Habermas y la crisis de identidad alemana
El filósofo alemán publicó a finales de abril un artículo defendiendo al canciller Olaf Scholz y le llovieron las críticas. Pero Habermas no es ningún conformista. Y no quiere que la indignación con Rusia empañe años de esfuerzos de su país por promover la paz
La invasión de Ucrania por parte de Vladímir Putin ha trastocado por completo la política mundial, y especialmente la alemana. Durante la sesión de emergencia del Bundestag celebrada el 27 de febrero, el canciller alemán, Olaf Scholz, proclamó que nos encontrábamos en una Zeitenwende, un punto de inflexión en la historia. El ataque de Rusia a Ucrania significaba el comienzo de una nueva era para Europa y Alemania. Pero ¿en qué dirección se encamina la historia?
Scholz prometió aumentar el gasto de defensa de Alemania y en marzo anunció la compra de un gran número de los carísimos aviones de combate estadounidenses F-35. Posteriormente se endurecieron las sanciones contra Rusia, y Alemania ha aceptado incluso enviar armamento pesado a Ucrania.
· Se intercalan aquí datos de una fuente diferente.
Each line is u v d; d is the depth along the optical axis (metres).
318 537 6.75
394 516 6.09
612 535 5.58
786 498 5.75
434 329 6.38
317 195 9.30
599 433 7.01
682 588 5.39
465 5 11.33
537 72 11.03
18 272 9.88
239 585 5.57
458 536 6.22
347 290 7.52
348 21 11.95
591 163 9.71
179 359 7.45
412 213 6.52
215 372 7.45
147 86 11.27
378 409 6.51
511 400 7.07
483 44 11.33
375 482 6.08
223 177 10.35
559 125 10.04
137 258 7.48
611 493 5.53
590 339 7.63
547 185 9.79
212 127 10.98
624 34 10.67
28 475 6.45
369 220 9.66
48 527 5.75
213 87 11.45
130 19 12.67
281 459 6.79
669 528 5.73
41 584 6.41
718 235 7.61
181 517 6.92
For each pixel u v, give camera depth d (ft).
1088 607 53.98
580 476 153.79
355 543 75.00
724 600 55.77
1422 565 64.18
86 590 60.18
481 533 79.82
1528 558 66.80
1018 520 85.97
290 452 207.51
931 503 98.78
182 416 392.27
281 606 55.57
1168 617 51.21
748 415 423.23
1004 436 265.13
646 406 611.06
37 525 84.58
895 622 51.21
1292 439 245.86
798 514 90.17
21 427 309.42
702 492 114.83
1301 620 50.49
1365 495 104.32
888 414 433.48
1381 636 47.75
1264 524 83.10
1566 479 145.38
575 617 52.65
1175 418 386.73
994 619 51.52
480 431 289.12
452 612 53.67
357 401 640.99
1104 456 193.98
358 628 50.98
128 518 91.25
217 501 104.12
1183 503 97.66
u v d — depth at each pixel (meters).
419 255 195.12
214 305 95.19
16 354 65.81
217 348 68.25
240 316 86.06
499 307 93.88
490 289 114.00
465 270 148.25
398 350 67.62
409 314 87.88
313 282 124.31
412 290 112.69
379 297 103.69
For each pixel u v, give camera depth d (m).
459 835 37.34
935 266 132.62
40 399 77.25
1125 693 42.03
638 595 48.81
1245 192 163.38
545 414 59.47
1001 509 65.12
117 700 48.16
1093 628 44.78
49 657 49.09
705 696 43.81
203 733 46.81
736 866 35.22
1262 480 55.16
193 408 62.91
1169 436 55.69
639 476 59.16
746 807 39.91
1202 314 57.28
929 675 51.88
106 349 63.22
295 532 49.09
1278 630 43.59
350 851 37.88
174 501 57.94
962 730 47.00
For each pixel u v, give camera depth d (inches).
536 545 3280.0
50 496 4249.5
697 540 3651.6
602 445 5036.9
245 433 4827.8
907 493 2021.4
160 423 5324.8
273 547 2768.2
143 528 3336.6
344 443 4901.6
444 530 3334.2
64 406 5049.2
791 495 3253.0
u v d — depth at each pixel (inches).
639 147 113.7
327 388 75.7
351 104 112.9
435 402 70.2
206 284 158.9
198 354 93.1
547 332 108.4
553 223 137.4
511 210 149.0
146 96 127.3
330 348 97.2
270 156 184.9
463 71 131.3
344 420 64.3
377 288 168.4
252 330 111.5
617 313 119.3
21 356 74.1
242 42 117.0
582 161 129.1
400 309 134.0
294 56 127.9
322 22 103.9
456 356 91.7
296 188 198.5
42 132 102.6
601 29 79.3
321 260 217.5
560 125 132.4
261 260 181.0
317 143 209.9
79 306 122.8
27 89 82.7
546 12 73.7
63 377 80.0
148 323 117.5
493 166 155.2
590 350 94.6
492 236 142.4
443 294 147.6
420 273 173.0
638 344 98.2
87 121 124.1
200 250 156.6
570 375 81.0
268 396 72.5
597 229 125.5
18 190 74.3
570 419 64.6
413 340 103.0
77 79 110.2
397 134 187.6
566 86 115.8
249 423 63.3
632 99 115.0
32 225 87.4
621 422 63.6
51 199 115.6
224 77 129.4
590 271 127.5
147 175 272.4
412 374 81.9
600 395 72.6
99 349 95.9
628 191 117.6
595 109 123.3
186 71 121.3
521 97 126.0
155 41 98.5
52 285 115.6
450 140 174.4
Pero Berlín se opone a un boicoteo total del petróleo y el gas rusos, y el material militar que puede ofrecer a Kiev es limitado en comparación con otros países europeos, por no hablar de Estados Unidos. Siempre existe la sospecha de retrasos deliberados, reticencias y miedos. La situación se ha interpretado, en Alemania y en otros países, como una auténtica crisis de identidad política. En ningún otro país de Occidente se ha movilizado la clase intelectual como en Alemania ni ha habido tanto debate y tanta crítica sobre la actuación del Gobierno en las televisiones y los periódicos. La situación se ha exacerbado después de que Volodímir Zelenski criticara la tradicional política de distensión de Alemania respecto a Rusia en el discurso que pronunció ante el Bundestag en marzo y tras los comentarios asombrosamente sinceros del embajador de Ucrania en Berlín. Sabemos que las cosas se están poniendo verdaderamente serias cuando Jürgen Habermas, el decano de la filosofía y el comentario político en Alemania, a sus 92 años, ha entrado en la refriega, por una vez para defender al Gobierno.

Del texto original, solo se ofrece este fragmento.